What you should do |
Reproduce the records with every occurrence of "glossario" swapped for "vocabolario", leaving everything else unchanged.

═══ Data

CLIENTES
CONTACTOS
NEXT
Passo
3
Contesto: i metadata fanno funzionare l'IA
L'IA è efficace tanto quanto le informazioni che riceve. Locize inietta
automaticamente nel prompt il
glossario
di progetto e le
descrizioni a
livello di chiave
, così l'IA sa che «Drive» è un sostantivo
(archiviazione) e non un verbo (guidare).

══════

Result of this exercise |
CLIENTES
CONTACTOS
NEXT
Passo
3
Contesto: i metadata fanno funzionare l'IA
L'IA è efficace tanto quanto le informazioni che riceve. Locize inietta
automaticamente nel prompt il
vocabolario
di progetto e le
descrizioni a
livello di chiave
, così l'IA sa che «Drive» è un sostantivo
(archiviazione) e non un verbo (guidare).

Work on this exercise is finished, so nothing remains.